* [Exercise brief] Swap "region" for "province" in the lines starting with the line containing "latitude: 37.0321" and going on through the line containing "longitude: 100.0648", keeping everything else unchanged. Return only those lines.

* [The data]

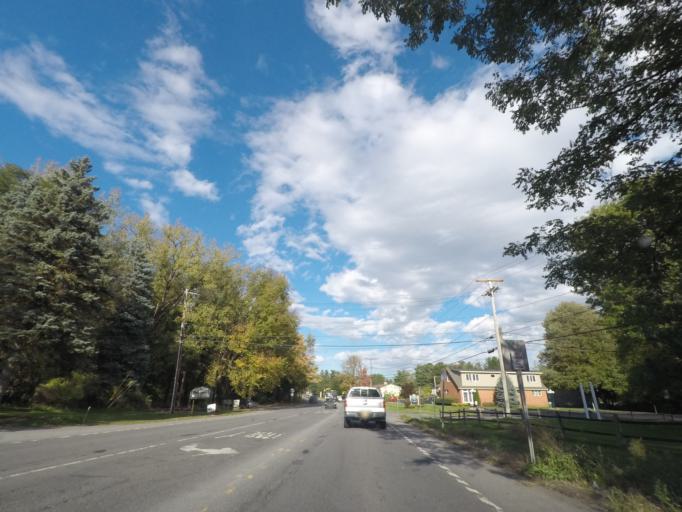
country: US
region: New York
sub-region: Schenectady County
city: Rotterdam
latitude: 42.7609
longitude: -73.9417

* * *

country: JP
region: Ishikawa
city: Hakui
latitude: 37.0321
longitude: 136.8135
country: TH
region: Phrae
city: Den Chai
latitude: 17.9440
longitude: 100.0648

* [Written answer]
latitude: 37.0321
longitude: 136.8135
country: TH
province: Phrae
city: Den Chai
latitude: 17.9440
longitude: 100.0648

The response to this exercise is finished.